Fire Your Maid

Via Academite Becky’s Facebook status came “Benedict Us” from blog Our Great Adventure:

I work in a profession where many, if not most, of my tasks are cerebral. My hands and feet do the work of getting me to the chair and typing (or web surfing), but on a daily basis I use only a small fraction of their physical capacity. They are underused, subjected by my choice of profession to a certain enforced sloth, a subtle disobedience to the purposes for which they were created.

Refreshment of purpose, then, comes from the chores that I must do at home. Keeping a house and physical property requires that my hands and feet, and all of the seven hundred muscles in my body, use their gifts and talents. The projects do require thought and figuring, but the most redeeming part of them is the physical labor.
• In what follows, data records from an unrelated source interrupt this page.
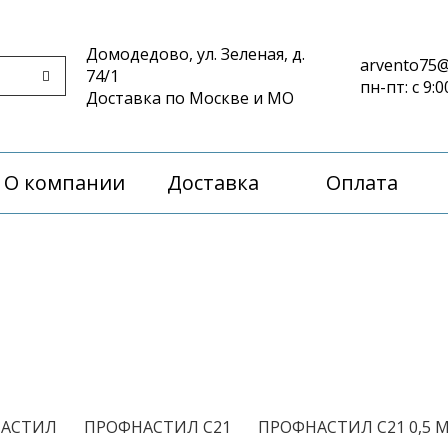
Домодедово, ул. Зеленая, д.
arvento75@
74/1
пн-пт: с 9:0
Доставка по Москве и МО
О компании
Доставка
Оплата
/
/
АСТИЛ
ПРОФНАСТИЛ С21
ПРОФНАСТИЛ С21 0,5 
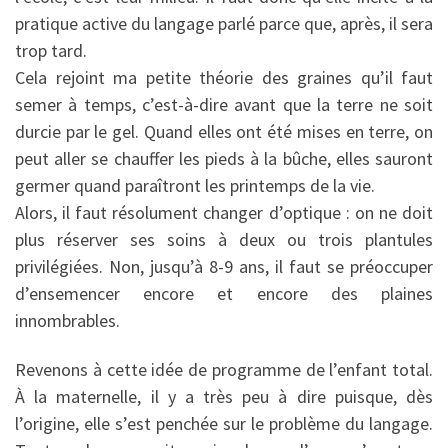
pratique active du langage parlé parce que, après, il sera
trop tard.
Cela rejoint ma petite théorie des graines qu’il faut
semer à temps, c’est-à-dire avant que la terre ne soit
durcie par le gel. Quand elles ont été mises en terre, on
peut aller se chauffer les pieds à la bûche, elles sauront
germer quand paraîtront les printemps de la vie.
Alors, il faut résolument changer d’op­tique : on ne doit
plus réserver ses soins à deux ou trois plantules
privilégiées. Non, jusqu’à 8-9 ans, il faut se préoccuper
d’ensemencer encore et encore des plaines
innombrables.
Revenons à cette idée de programme de l’enfant total.
À la maternelle, il y a très peu à dire puisque, dès
l’origine, elle s’est penchée sur le problème du langage.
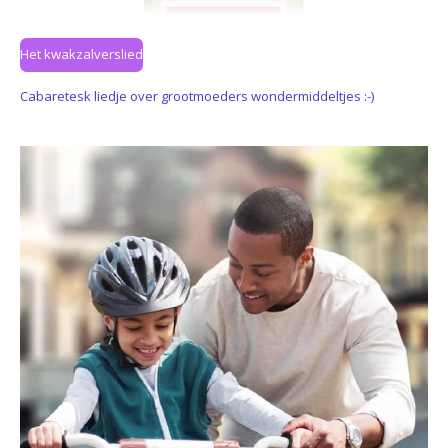
Het kwakzalverslied
Cabaretesk liedje over grootmoeders wondermiddeltjes :-)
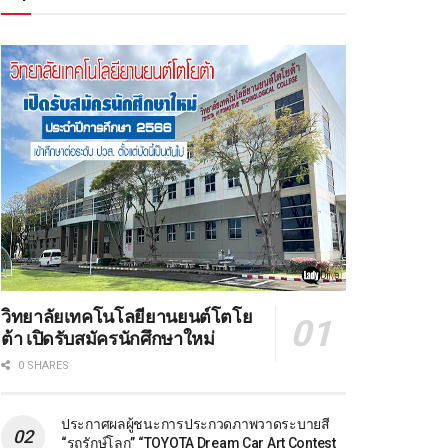
วิทยาลัยเทคโนโลยียานยนต์โตโย
ต้า เปิดรับสมัครนักศึกษาใหม่
0 SHARES
ประกาศผลผู้ชนะการประกวดภาพวาดระบายสี
“รถรักษ์โลก” “TOYOTA Dream Car Art Contest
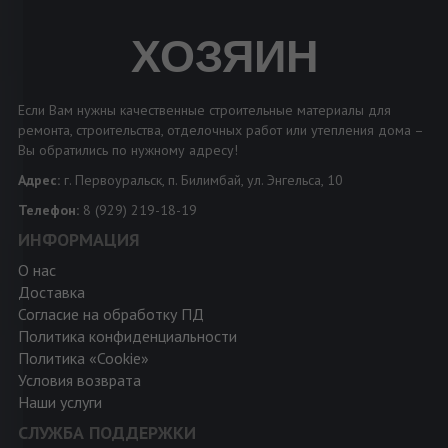
ХОЗЯИН
Если Вам нужны качественные строительные материалы для
ремонта, строительства, отделочных работ или утепления дома –
Вы обратились по нужному адресу!
Адрес:
г. Первоуральск, п. Билимбай, ул. Энгельса, 10
Телефон:
8 (929) 219-18-19
ИНФОРМАЦИЯ
О нас
Доставка
Согласие на обработку ПД
Политика конфиденциальности
Политика «Cookie»
Условия возврата
Наши услуги
СЛУЖБА ПОДДЕРЖКИ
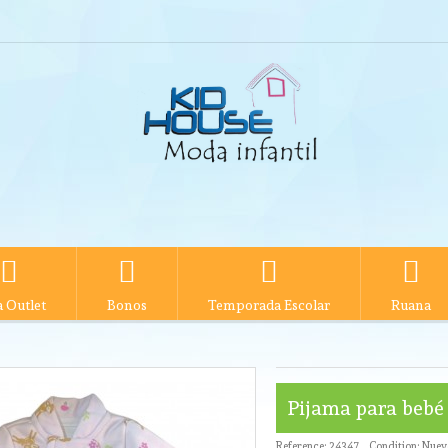
 Outlet
Bonos
Temporada Escolar
Ruana
Pijama para beb
Reference:
24347
Condition:
Nuev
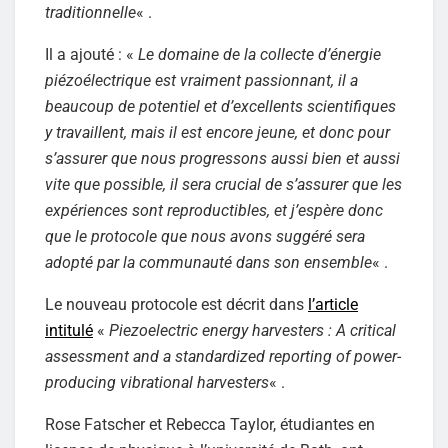
traditionnelle
« .
Il a ajouté : «
Le domaine de la collecte d’énergie
piézoélectrique est vraiment passionnant, il a
beaucoup de potentiel et d’excellents scientifiques
y travaillent, mais il est encore jeune, et donc pour
s’assurer que nous progressons aussi bien et aussi
vite que possible, il sera crucial de s’assurer que les
expériences sont reproductibles, et j’espère donc
que le protocole que nous avons suggéré sera
adopté par la communauté dans son ensemble
« .
Le nouveau protocole est décrit dans
l’article
intitulé
«
Piezoelectric energy harvesters : A critical
assessment and a standardized reporting of power-
producing vibrational harvesters
« .
Rose Fatscher et Rebecca Taylor, étudiantes en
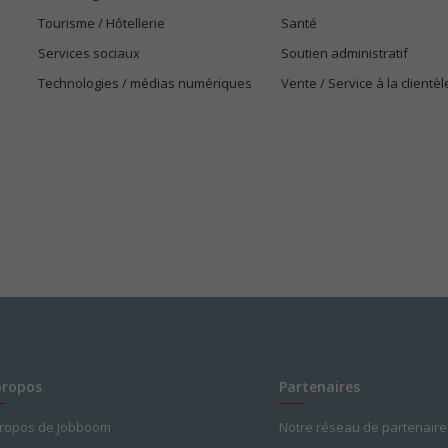
Tourisme / Hôtellerie
Santé
Services sociaux
Soutien administratif
Technologies / médias numériques
Vente / Service à la clientèl
propos
Partenaires
propos de Jobboom
Notre réseau de partenaire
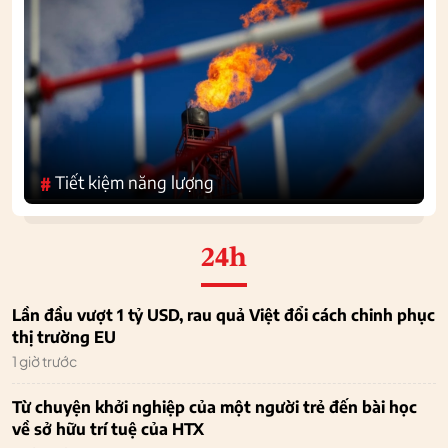
Tiết kiệm năng lượng
#
24h
Lần đầu vượt 1 tỷ USD, rau quả Việt đổi cách chinh phục
thị trường EU
1 giờ trước
Từ chuyện khởi nghiệp của một người trẻ đến bài học
về sở hữu trí tuệ của HTX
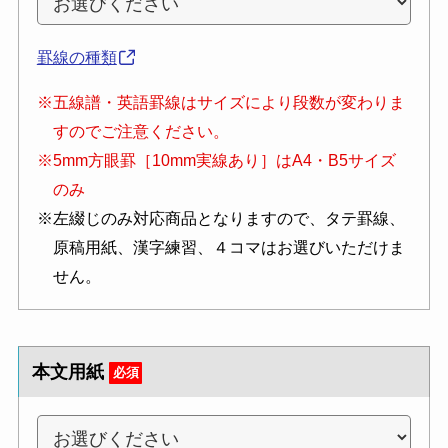
罫線の種類
※五線譜・英語罫線はサイズにより段数が変わりま
すのでご注意ください。
※5mm方眼罫［10mm実線あり］はA4・B5サイズ
のみ
※左綴じのみ対応商品となりますので、タテ罫線、
原稿用紙、漢字練習、４コマはお選びいただけま
せん。
本文用紙
必須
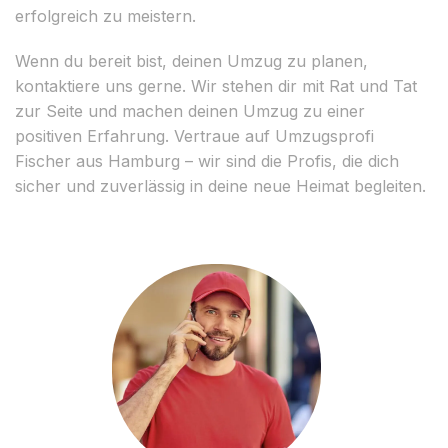
erfolgreich zu meistern.
Wenn du bereit bist, deinen Umzug zu planen,
kontaktiere uns gerne. Wir stehen dir mit Rat und Tat
zur Seite und machen deinen Umzug zu einer
positiven Erfahrung. Vertraue auf Umzugsprofi
Fischer aus Hamburg – wir sind die Profis, die dich
sicher und zuverlässig in deine neue Heimat begleiten.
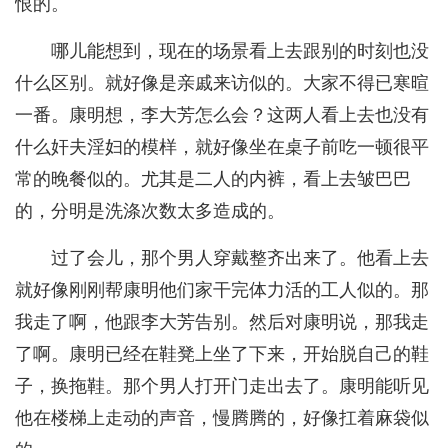
恨的。
哪儿能想到，现在的场景看上去跟别的时刻也没
什么区别。就好像是亲戚来访似的。大家不得已寒暄
一番。康明想，李大芳怎么会？这两人看上去也没有
什么奸夫淫妇的模样，就好像坐在桌子前吃一顿很平
常的晚餐似的。尤其是二人的内裤，看上去皱巴巴
的，分明是洗涤次数太多造成的。
过了会儿，那个男人穿戴整齐出来了。他看上去
就好像刚刚帮康明他们家干完体力活的工人似的。那
我走了啊，他跟李大芳告别。然后对康明说，那我走
了啊。康明已经在鞋凳上坐了下来，开始脱自己的鞋
子，换拖鞋。那个男人打开门走出去了。康明能听见
他在楼梯上走动的声音，慢腾腾的，好像扛着麻袋似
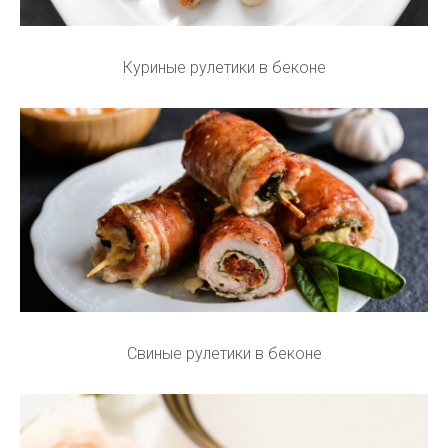
Куриные рулетики в беконе
Свиные рулетики в беконе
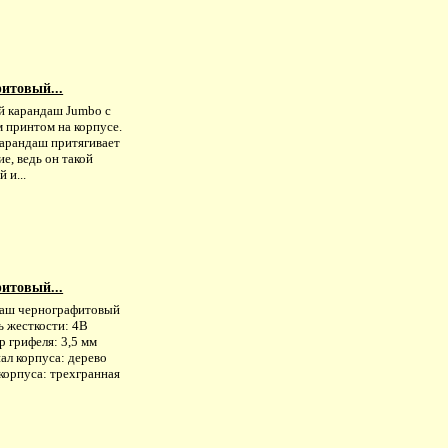
итовый...
й карандаш Jumbo с
 принтом на корпусе.
карандаш притягивает
е, ведь он такой
 и...
итовый...
аш чернографитовый
ь жесткости: 4B
 грифеля: 3,5 мм
ал корпуса: дерево
корпуса: трехгранная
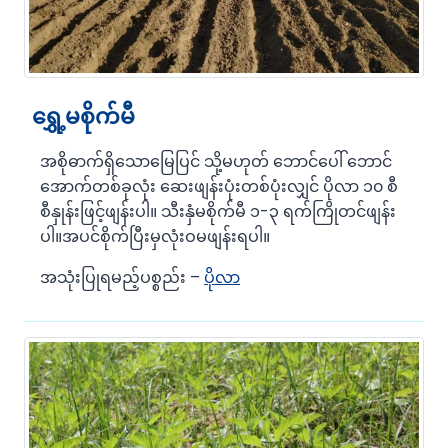
ရွှေ့မစိုက်မီ
အစိုဓာက်ရှိသောမြေပြင် သို့မဟုတ် ဘောင်ပေါ် ဘောင်
အောက်တစ်ခုလုံး ဆေးဖျန်းပုံးတစ်ပုံးလျှင် ပိုလာ ၁၀ စီ
စီနှုန်းဖြင့်ဖျန်းပါ။ သီးနှံမစိုက်မီ ၁-၃ ရက်ကြိုတင်ဖျန်း
ပါ။အပင်စိုက်ပြီးမှလုံးဝမဖျန်းရပါ။
အသုံးပြုရမည့်ပစ္စည်း –
ပိုလာ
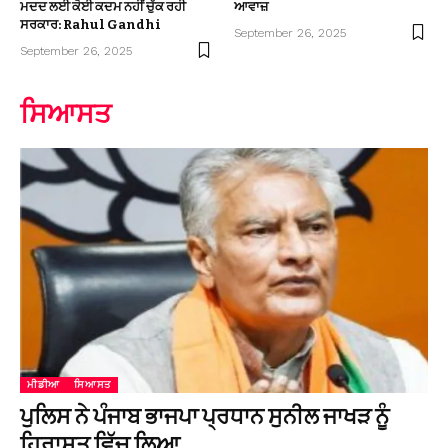
ਮਦਦ ਲਈ ਕੋਈ ਕਦਮ ਨਹੀਂ ਚੁੱਕ ਰਹੀ
ਆਵਾਜ਼
ਸਰਕਾਰ: Rahul Gandhi
September 26, 2025
September 26, 2025
ਸਿਆਸਤ
ਮੀਡੀਆ
ਸਿਆਸਤ
ਪੁਲਿਸ ਨੇ ਪੰਜਾਬ ਭਾਜਪਾ ਪ੍ਰਧਾਨ ਸੁਨੀਲ ਜਾਖੜ ਨੂੰ
ਹਿਰਾਸਤ ਵਿੱਚ ਲਿਆ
In work we discover that we need to pray. We humans are physical beings: our existence is wrapped up in our physicality. If we were not physical, we would not be who we are. Our thoughts, dreams, goals, perception of time, and understandings of God are led by the fact that we are beings in three-space. Labor, physical labor, by its nature requires us to engage three-space and therefore requires us to come to terms with who we are.

If you’re not just ready to wash the dishes, wash your clothes, or put up some shelving, then maybe you can play with your sewing machine and make something with fabric you’ve custom-designed.

Or git out the glue sticks and make a zine.  Or put some red meat on a grill.  Something, anything that doesn’t involve clicking here now.